Het is veel leuker om te sporten met je favoriete muziek erbij. We zouden beter presteren als we muziek in de oren hebben en bovendien zou muziek je kunnen afleiden van de uitputting die met sporten gepaard gaat. Een ander voordeel van muziek is dat het een tempo aangeeft om te sporten. Zo kan je op zoek gaan naar liedjes of een afspeellijst met een bepaald aantal beats per minute dat voor jou een ideaal tempo aangeeft tijdens het lopen of het fietsen. Naast muziek is ook het luisteren van podcasts handig wanneer je rustig sport. Zo kan je bijvoorbeeld je wandeling snel vooruit laten gaan én tegelijkertijd leerrijk maken.

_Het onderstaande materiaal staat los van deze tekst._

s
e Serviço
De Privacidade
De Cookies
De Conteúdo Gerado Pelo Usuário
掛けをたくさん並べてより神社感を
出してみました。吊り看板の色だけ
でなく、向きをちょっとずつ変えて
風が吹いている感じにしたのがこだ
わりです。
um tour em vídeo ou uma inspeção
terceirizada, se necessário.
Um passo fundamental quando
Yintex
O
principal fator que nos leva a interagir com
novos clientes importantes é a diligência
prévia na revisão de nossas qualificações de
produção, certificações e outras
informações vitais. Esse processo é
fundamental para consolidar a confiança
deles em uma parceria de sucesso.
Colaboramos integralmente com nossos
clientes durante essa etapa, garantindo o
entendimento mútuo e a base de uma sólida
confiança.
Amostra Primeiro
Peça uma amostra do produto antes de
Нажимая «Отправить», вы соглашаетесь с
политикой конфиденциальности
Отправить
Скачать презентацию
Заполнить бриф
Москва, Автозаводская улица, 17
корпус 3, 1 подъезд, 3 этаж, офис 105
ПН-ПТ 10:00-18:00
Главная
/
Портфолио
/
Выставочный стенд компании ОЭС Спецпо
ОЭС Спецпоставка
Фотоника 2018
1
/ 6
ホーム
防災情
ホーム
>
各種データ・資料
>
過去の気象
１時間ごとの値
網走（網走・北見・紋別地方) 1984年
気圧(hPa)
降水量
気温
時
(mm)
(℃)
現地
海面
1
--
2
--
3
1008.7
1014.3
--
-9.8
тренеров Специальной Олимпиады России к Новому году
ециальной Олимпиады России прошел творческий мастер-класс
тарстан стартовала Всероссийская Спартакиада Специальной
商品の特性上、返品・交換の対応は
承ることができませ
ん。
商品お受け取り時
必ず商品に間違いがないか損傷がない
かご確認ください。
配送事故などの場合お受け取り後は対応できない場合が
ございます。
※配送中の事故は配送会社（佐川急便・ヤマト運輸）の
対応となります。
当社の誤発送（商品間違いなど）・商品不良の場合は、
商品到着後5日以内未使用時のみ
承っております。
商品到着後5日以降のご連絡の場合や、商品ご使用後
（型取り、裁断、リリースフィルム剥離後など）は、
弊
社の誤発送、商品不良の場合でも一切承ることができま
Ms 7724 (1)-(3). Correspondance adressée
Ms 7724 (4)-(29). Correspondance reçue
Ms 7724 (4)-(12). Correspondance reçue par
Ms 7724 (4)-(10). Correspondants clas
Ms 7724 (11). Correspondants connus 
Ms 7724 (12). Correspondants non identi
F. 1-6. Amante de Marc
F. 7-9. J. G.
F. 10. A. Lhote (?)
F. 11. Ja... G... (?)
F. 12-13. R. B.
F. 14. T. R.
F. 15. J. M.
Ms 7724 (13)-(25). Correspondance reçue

4. Meer bewegen zonder te sporten
Naast je trainingssessies is het tevens van belang dat je veel beweegt doorheen je dag. Beperk je beweging niet door enkel op je trainingsmoment actief te zijn. Dit zit in kleine dingen en zijn makkelijk toe te passen:
- Neem de trap i.p.v. de lift.
- Kies voor de fiets wanneer de af te leggen afstand kleiner is dan 5 kilometer.
- Parkeer je auto wat verder zodat je nog een afstand moet stappen. Hetzelfde geldt voor het openbaar vervoer: stap gewoon een halte vroeger uit.
- Maak een actieve afspraak met je vrienden/vriendinnen: i.p.v. te gaan lunchen kan je gaan bowlen of gaan padellen.
- Ga wandelen wanneer je allerlei telefoontjes moet plegen voor je werk.
5. Pas je levensstijl aan
Als je gezonder wilt gaan leven is sporten alleen niet voldoende. Een gezonde levensstijl is een combinatie van voldoende slaap, gezond eten, niet roken, alcohol met mate en voldoende bewegen. Die enkele uren sport in je week zal je niet gezonder maken als je nog een ongezonde levensstijl hanteert.